Psychologist Abraham Maslow called it a peak experience, that feeling of ecstatic euphoria and interconnectedness with all life — with the whole universe, really. I felt that, up in those flowers — I wanted to sprint through them and fling myself down among them and breathe them into every atom of my body and crawl into the throbbing heart of each living bloom.
We continued down the dirt road to Lands End, stopping for Colorado columbine and wild roses and seemingly endless fields of sunflowers growing in harmony with a clamoring profusion of other flowers in hundreds of other colors.
“I’ve never seen anything like this,” Melinda said.
Neither had I. It was so heart-burstingly beautiful, in fact, that I didn’t really mind that I ended up riding home with my left foot in a reusable shopping bag, on account of I accidentally stepped in a pond and sank up to my thigh in muck.
The wildflowers were worth it.
(And OK, maybe “accidentally” is a little generous. Lesson: If you’re trying to get a little closer to the yellow pond lilies to take a nicer picture — which will eventually lead to your dad commenting, “That’s what telephoto is for, dingbat” — DO NOT be deceived by what looks like perhaps an inch or two of mud beneath that skiff of water. It is several feet of muck and will cause you to wonder if you’re ever going to get your sandal back.)

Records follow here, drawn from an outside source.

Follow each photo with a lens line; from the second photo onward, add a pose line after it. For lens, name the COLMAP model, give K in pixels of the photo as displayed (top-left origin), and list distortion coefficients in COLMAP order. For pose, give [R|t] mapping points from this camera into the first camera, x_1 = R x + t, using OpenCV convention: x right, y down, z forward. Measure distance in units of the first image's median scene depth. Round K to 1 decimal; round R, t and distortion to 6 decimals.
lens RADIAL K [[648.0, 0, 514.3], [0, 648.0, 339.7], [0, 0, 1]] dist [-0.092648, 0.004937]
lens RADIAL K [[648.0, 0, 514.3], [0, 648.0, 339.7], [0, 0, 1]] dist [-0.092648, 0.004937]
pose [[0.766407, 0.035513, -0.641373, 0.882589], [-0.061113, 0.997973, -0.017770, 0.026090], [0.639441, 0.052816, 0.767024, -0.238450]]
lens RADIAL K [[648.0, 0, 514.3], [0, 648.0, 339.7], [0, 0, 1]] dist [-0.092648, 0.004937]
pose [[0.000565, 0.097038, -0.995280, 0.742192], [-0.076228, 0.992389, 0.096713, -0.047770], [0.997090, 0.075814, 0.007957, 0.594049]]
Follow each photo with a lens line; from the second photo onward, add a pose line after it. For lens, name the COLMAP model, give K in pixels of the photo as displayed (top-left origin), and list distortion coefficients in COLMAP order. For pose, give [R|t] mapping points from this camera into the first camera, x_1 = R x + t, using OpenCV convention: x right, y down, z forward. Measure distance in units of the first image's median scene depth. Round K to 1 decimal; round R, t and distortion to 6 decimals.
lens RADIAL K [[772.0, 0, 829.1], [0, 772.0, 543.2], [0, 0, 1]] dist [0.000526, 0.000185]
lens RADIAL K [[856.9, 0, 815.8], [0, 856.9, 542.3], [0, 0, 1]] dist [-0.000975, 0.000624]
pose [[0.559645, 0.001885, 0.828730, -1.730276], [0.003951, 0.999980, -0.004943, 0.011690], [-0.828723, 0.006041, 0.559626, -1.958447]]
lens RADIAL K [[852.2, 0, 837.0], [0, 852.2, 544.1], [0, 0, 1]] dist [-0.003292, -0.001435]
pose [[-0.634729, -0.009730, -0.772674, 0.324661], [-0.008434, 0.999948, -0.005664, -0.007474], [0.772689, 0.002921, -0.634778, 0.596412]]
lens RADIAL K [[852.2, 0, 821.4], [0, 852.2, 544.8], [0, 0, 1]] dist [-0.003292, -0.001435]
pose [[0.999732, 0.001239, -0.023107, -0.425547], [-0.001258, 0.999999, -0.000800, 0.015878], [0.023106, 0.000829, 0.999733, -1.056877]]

Get going: If you go in the next several days, the wildflowers on top of Grand Mesa still should be spectacular thanks to the recent rains. Take Interstate 70 east to the Collbran/Grand Mesa exit (exit 49) and drive Colorado Highway 65 up and over. As a consideration to other drivers, and since you’ll be stopping a lot, please pull over at designated pull-outs. If you’re a photographer, amateur or otherwise, take every lens and card you own; thank me later.